What the task asks =
Render every line of the items below as a Markdown table with the columns Row and Line: number each row and put the line's text beside it. Leave out blank lines and the pictures.

--- BEGIN Material for this exercise ---

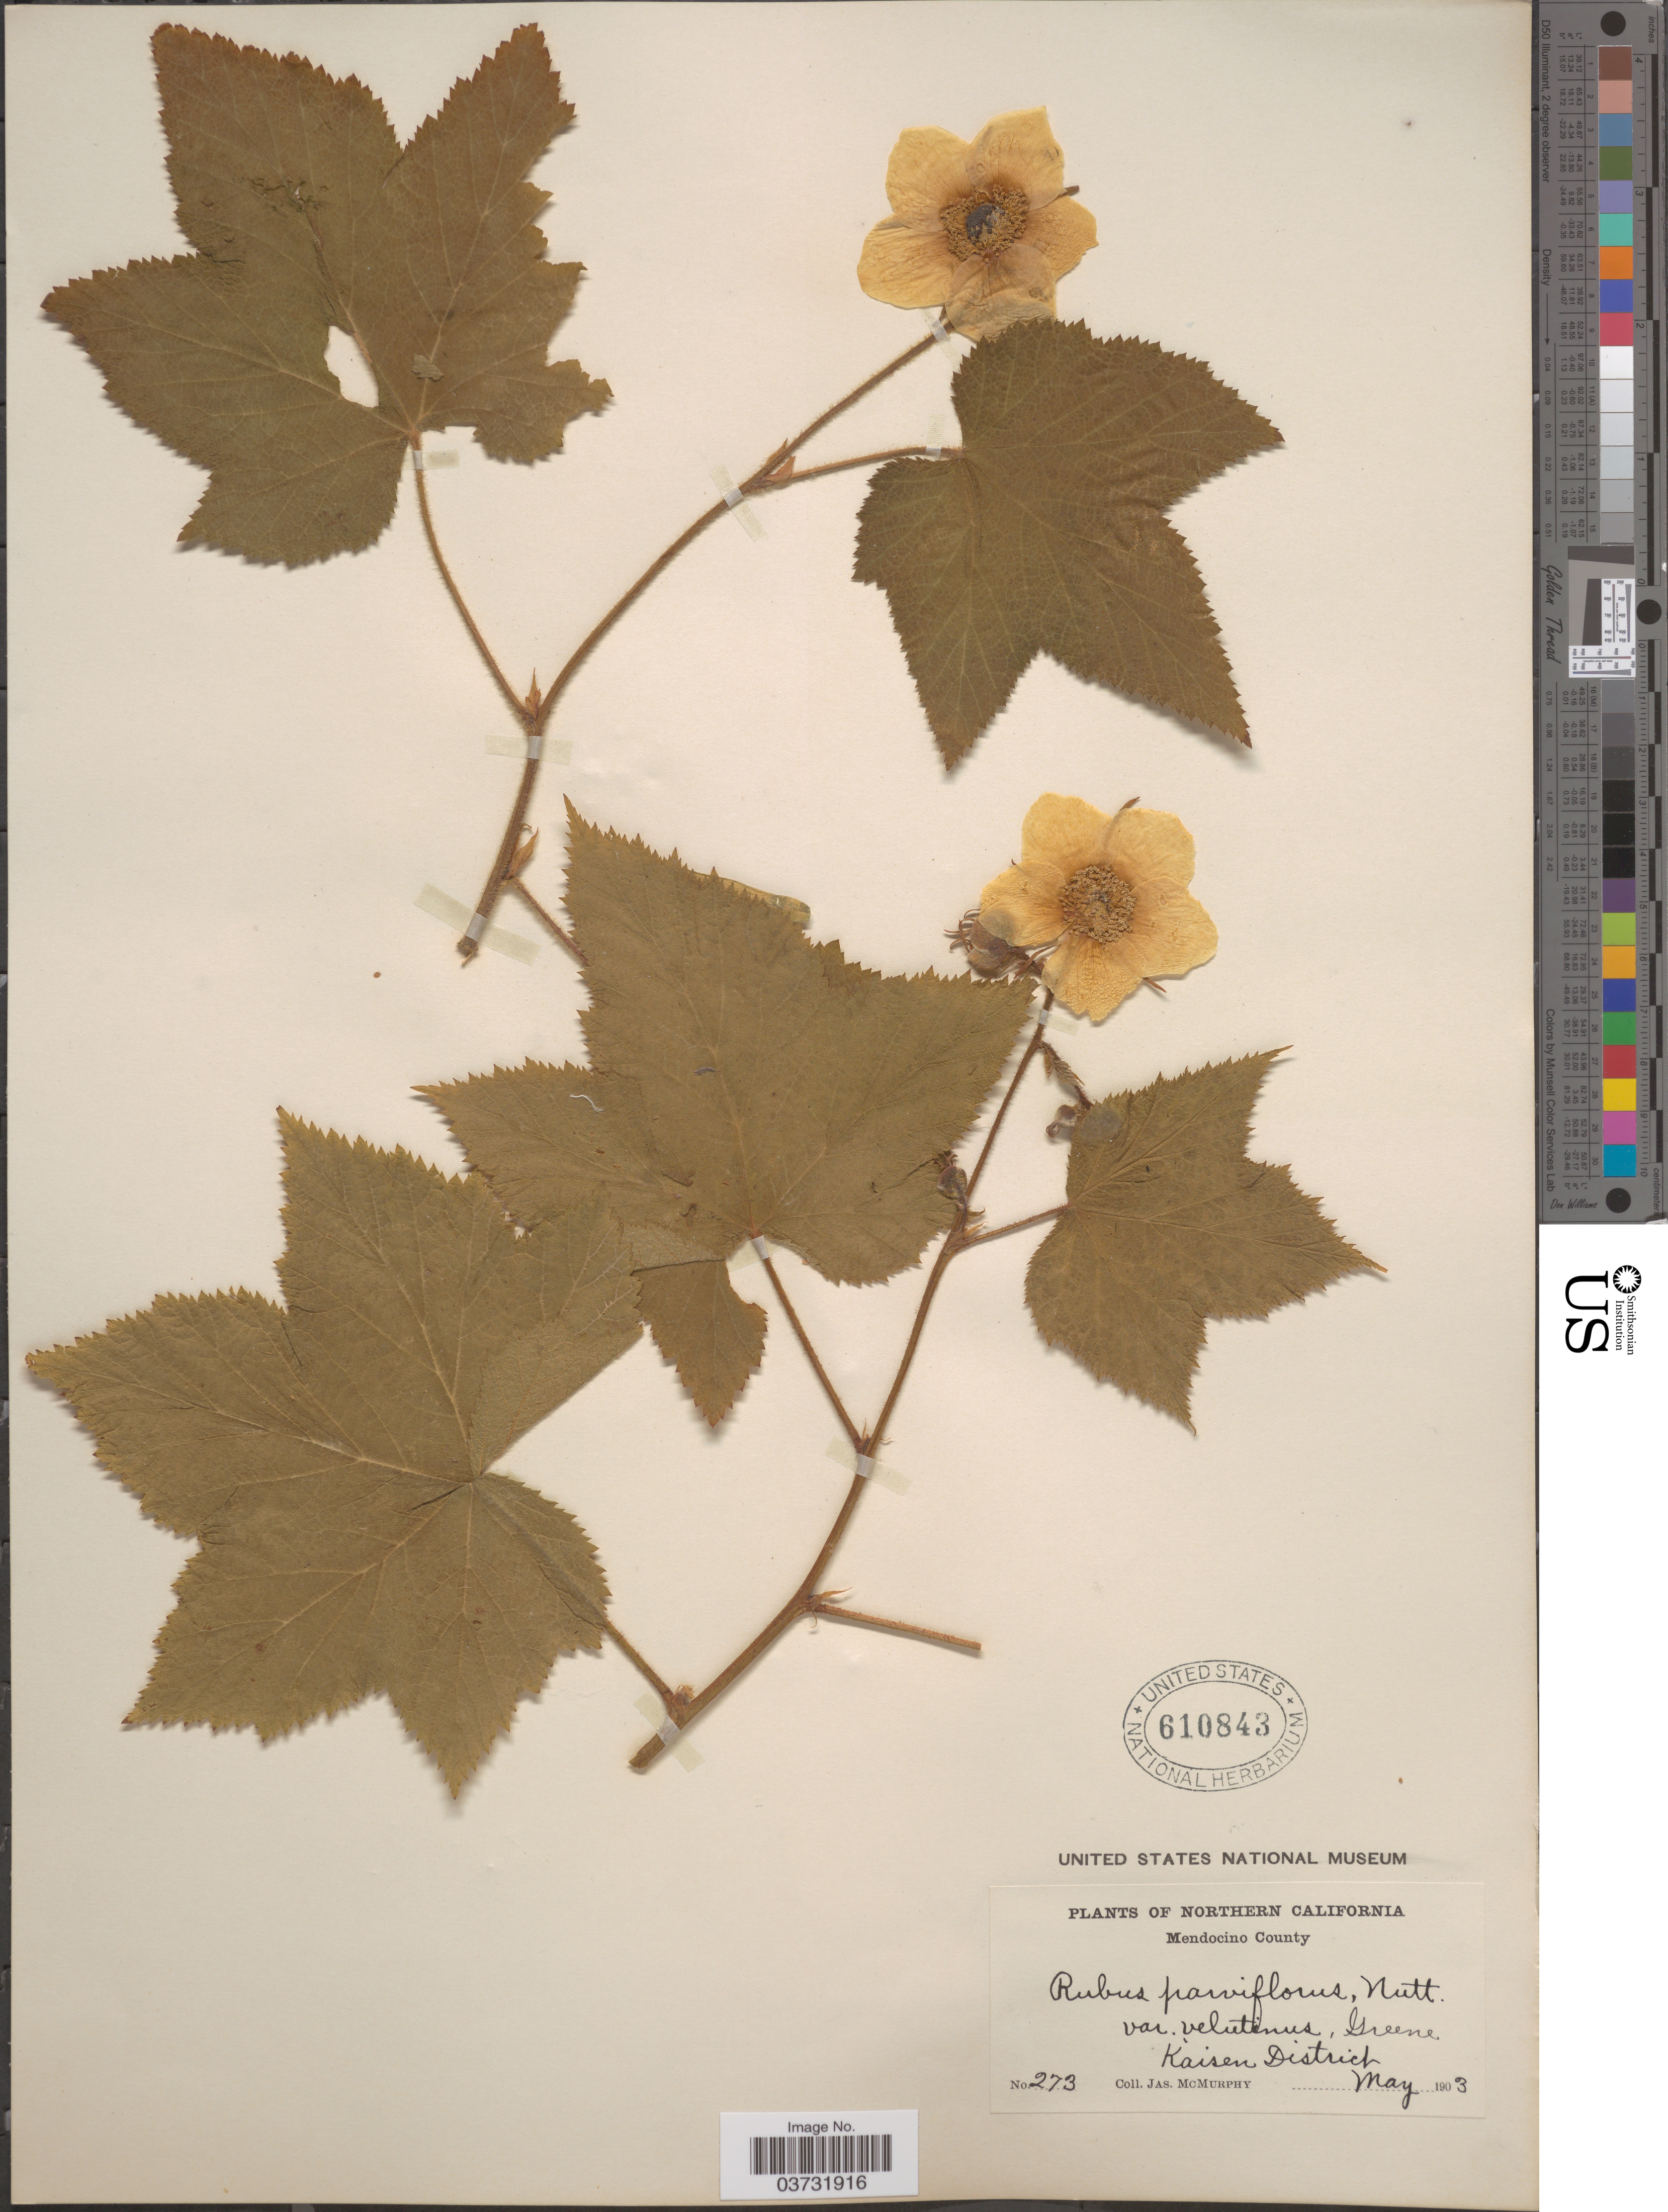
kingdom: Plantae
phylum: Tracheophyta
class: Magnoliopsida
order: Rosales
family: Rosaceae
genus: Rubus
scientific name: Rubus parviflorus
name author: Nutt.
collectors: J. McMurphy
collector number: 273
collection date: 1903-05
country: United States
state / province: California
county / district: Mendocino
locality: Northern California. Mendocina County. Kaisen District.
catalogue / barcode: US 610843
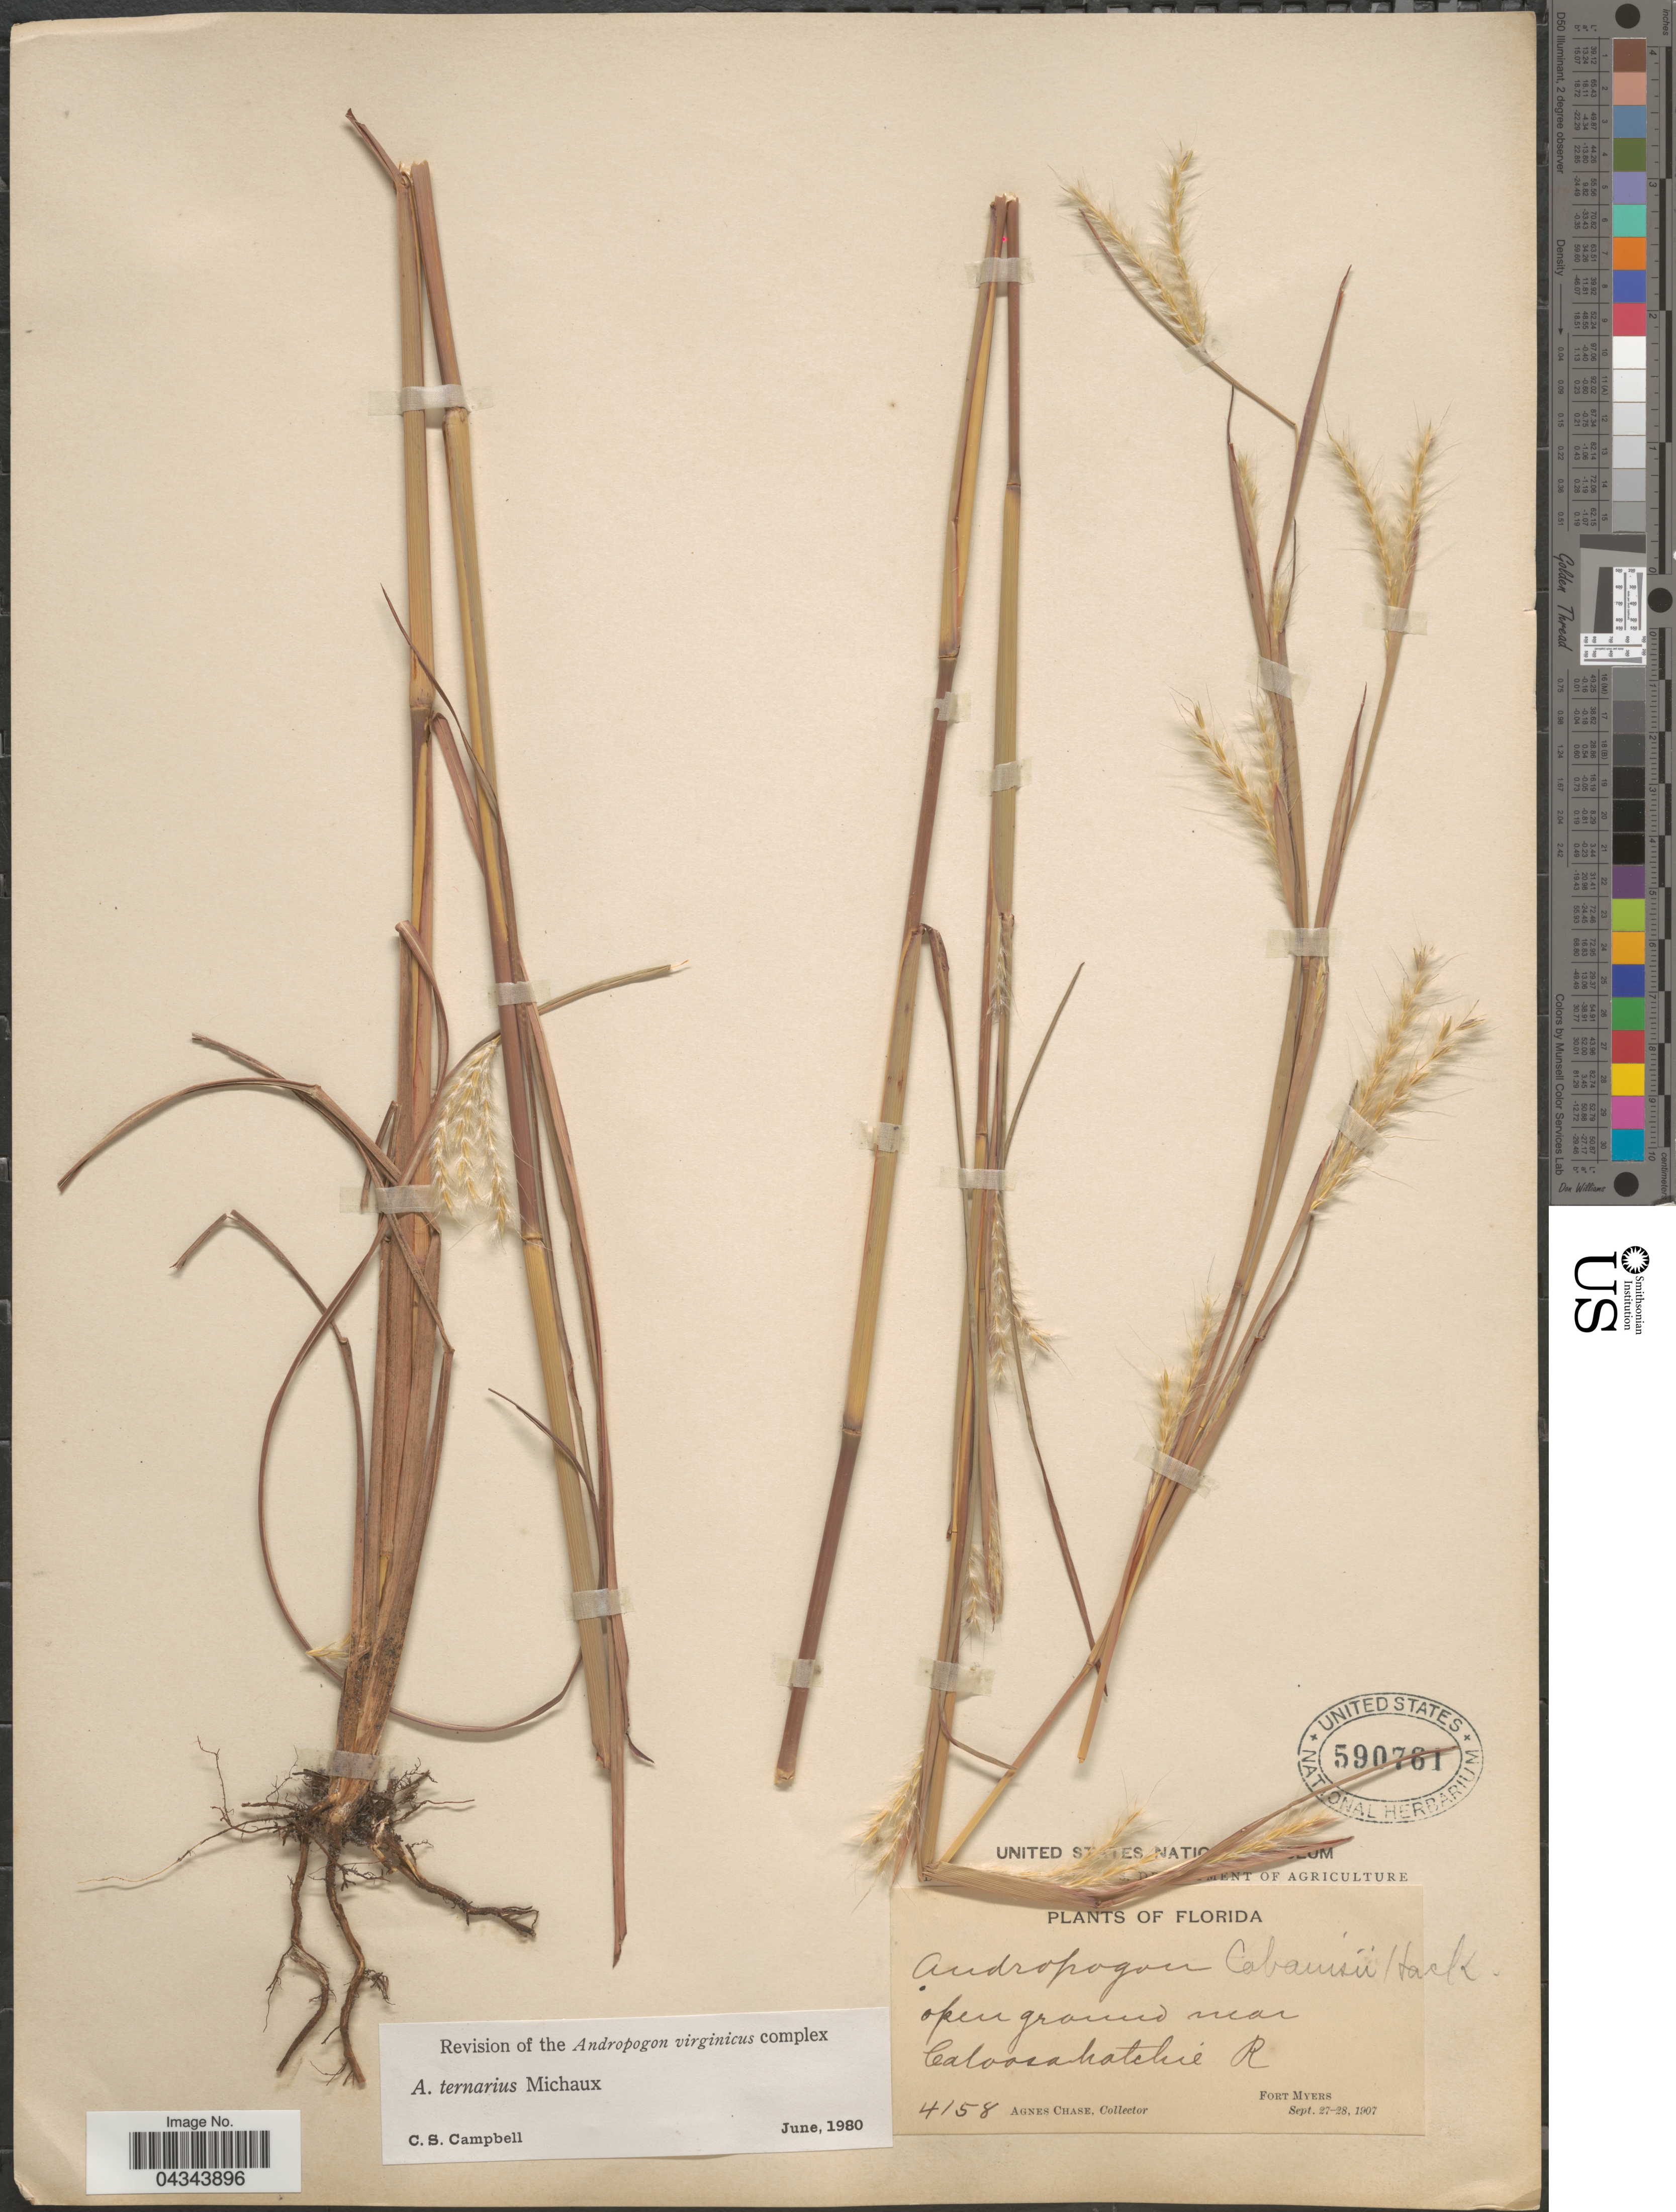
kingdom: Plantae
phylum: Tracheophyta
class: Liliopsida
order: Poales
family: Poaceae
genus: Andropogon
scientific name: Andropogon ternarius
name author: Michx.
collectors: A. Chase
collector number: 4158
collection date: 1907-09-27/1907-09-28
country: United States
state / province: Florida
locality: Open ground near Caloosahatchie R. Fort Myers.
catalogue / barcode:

--- END Material for this exercise ---

Expected answer =
| Row | Line |
|---|---|
| 1 | kingdom: Plantae |
| 2 | phylum: Tracheophyta |
| 3 | class: Magnoliopsida |
| 4 | order: Rosales |
| 5 | family: Rosaceae |
| 6 | genus: Rubus |
| 7 | scientific name: Rubus parviflorus |
| 8 | name author: Nutt. |
| 9 | collectors: J. McMurphy |
| 10 | collector number: 273 |
| 11 | collection date: 1903-05 |
| 12 | country: United States |
| 13 | state / province: California |
| 14 | county / district: Mendocino |
| 15 | locality: Northern California. Mendocina County. Kaisen District. |
| 16 | catalogue / barcode: US 610843 |
| 17 | kingdom: Plantae |
| 18 | phylum: Tracheophyta |
| 19 | class: Liliopsida |
| 20 | order: Poales |
| 21 | family: Poaceae |
| 22 | genus: Andropogon |
| 23 | scientific name: Andropogon ternarius |
| 24 | name author: Michx. |
| 25 | collectors: A. Chase |
| 26 | collector number: 4158 |
| 27 | collection date: 1907-09-27/1907-09-28 |
| 28 | country: United States |
| 29 | state / province: Florida |
| 30 | locality: Open ground near Caloosahatchie R. Fort Myers. |
| 31 | catalogue / barcode: |